And There Was No One At All? - Reflections on Jeremiah 4:11-12, 22-28, Pentecost 14, Year C

by John C. Holbert on Tuesday, June 10, 2025

         I have an especially personal, deeply memorable and explosively chilling experience with this particular text from Jeremiah. I had been asked to preach sometime in the summer of 2001 at a church in the Dallas area on Sept.16, 2001. The pastor of that church had had some throat surgery, and had been demanded by his doctor to take many months off to recover fully. Of course, we all will remember what happened on Sept.11, 2001, the Tuesday prior to my preaching invitation, when four hijackers commandeered four commercial airliners, and flew three of them into three significant buildings, while the fourth was forced to crash land in a Pennsylvania field, though it was surely headed for a fourth important structure as well. The nation went into shock, emotions and fear ran high, while all air traffic was grounded, and most US Americans did not know what to think. Were more attacks coming? With the deaths of nearly 3000 people, and massive cleanups underway, especially in lower Manhattan, the country was completely on edge.

 

         I was certain that the pastor would want to preach to his reeling congregation after this catastrophic series of events, but the doctor forbade him from doing so. I had to keep my appointment to bring the message, and I of course was willing and anxious to do so. Explanations for the attacks were already flying through the airwaves: hatred of the West and its loose morals had led a few fanatics to take their massive revenge; certain Muslim fundamentalists had had their fill of US American arrogance in its relationships with the rest of the world and had decided to punish that arrogance. Those were two of the explanations I recall, but there were many more. I early on in my thinking about a sermon determined that explanations were not yet needed and wanted; people needed support, a measure of the beginning of healing, and whatever comfort and hope the gospel of God could provide.

 

         I arrived at the church that morning, and noted immediately that every person who had a uniform of one kind or another was wearing one, from military to cub scout. The air fairly crackled with ideas of “getting even,” of any kind of revenge, of a seething fury against the perpetrators, whoever they might have been. I had based my sermon on this Jeremiah text, and when I read it in preparation, I was stunned by its words. “I looked at the earth, and see! It was a blasted waste (tohu wabohu in Hebrew, the only other time the construction is used after Gen.1, a description of the world before God begins the act of creation); and at the skies that had no light” (Jer.4:23). “I looked, and see! There was no one, and all the birds of the sky had disappeared. I looked, and see!
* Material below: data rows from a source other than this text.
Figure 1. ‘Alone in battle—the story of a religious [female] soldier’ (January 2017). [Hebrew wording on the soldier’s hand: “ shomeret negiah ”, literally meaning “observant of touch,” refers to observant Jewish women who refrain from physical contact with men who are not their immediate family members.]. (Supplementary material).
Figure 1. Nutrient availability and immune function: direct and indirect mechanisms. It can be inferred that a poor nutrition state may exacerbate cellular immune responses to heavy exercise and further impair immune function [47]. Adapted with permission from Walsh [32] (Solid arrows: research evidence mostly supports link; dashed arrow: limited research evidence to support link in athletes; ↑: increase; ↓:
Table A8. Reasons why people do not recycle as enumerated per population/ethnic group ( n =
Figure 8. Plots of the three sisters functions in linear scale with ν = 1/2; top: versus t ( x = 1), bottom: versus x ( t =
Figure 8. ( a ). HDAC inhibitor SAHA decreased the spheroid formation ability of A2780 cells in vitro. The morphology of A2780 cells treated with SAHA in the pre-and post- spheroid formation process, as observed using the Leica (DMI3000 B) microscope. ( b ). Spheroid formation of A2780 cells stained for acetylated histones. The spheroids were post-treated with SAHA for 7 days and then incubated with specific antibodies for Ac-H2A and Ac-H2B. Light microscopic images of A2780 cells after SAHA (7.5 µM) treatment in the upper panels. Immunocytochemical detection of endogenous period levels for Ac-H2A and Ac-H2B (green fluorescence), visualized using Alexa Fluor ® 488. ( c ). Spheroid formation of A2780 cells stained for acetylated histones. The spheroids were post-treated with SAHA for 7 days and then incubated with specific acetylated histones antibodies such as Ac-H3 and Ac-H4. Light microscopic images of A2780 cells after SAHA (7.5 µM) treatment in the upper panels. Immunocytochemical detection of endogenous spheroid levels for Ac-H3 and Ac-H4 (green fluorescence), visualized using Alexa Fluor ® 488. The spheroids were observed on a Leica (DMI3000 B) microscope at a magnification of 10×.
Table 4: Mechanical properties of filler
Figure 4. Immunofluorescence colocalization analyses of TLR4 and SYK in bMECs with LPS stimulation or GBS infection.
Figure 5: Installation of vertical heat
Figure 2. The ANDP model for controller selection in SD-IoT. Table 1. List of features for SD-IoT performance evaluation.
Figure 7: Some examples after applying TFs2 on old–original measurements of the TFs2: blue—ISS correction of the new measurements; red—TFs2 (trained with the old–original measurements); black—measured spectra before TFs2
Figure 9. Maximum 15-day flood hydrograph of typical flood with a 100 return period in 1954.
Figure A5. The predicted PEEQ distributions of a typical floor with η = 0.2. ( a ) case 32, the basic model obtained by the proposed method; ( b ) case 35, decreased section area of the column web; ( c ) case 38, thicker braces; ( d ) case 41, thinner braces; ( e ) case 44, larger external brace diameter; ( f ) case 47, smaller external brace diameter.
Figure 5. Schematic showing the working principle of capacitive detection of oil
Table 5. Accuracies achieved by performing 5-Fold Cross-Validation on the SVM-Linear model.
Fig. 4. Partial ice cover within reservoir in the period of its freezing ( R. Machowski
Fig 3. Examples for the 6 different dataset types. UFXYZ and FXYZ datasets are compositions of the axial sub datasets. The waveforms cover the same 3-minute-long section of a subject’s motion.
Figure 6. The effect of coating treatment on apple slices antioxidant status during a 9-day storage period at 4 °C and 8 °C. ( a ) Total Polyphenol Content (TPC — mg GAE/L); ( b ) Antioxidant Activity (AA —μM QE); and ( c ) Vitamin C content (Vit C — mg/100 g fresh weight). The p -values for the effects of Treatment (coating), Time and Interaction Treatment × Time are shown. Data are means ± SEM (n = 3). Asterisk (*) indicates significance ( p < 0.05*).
The fruitful land was wilderness, all its cities annihilated before YHWH, before YHWH’s rage” (Jer.4:25-26). Of course, Jeremiah is speaking of his land of Judah, a Judah he has regularly judged to be a nation of sinners, a nation that has angered God by turning to false gods and by refusing to live by God’s demands for justice and righteousness for the poor and marginalized.

 

         Yet, as I just said, it was in my mind not time yet to blame our evil, or even the evil acts of those who flew the planes, to explain the events of 9/11. But in Jer.4 there is hardly a glimmer of hope for Judah’s future, except the tiny note appended to the end of vs. 27: “For thus says YHWH, ‘The entire land will be desolate, yet I will not make a full end.” That small phrase has long been thought to be an editorial addition to Jeremiah’s originally thoroughly dark announcement of YHWH’s implacable fury against Judah, written by a more hopeful scribe, who simply could not imagine the unrelenting anger of YHWH played out against the chosen people. 

 

         I readily admit that in that sermon so long ago, I did not focus on that small phrase, but turned instead to the New Testament passages of the day, 1 Timothy 1:12-17 and Luke 15:1-10. The former offers assurance of God’s mercy to every sinner, especially to the self-proclaimed sinner, Timothy, while the latter passage from Luke gives us the prelude stories to the most famous narrative tale in scripture, that unforgettable portrait of the wayward brother and the expectant father. I wanted this congregation that day to hear the announcement of mercy for all through Jesus, and I tried to include those furious flyers of those planes become missiles. That message hardly was well received by the congregation, who had vengeance in mind and not mercy, and especially not mercy for those killers in the planes. In fact, between the two morning services, someone moved the US flag from its place in the corner of the sanctuary up to within a few feet of the pulpit; I preached the second service with the American flag literally flying in my face.

 

         If I had it to do again, and I of course hope for nothing like a repeat of the experience, I think I would focus on that tiny Jer. 4:23 statement that “YHWH will not make a full end.” It is a claim made again and again in our Bible, that no matter how angry God becomes in the face of our recalcitrance, or refusal to heed the call of God, our unwillingness to follow the ways of justice and righteousness, in short the way of Jesus, God always offers the people a fresh start. God’s promise to Noah remains valid: “As long as the earth remains, seedtime and harvest, cold and heat, summer and winter, day and night, shall not cease” (Gen.8:22). There is a divine claim on which we can build our lives, no matter the horrors we see around us.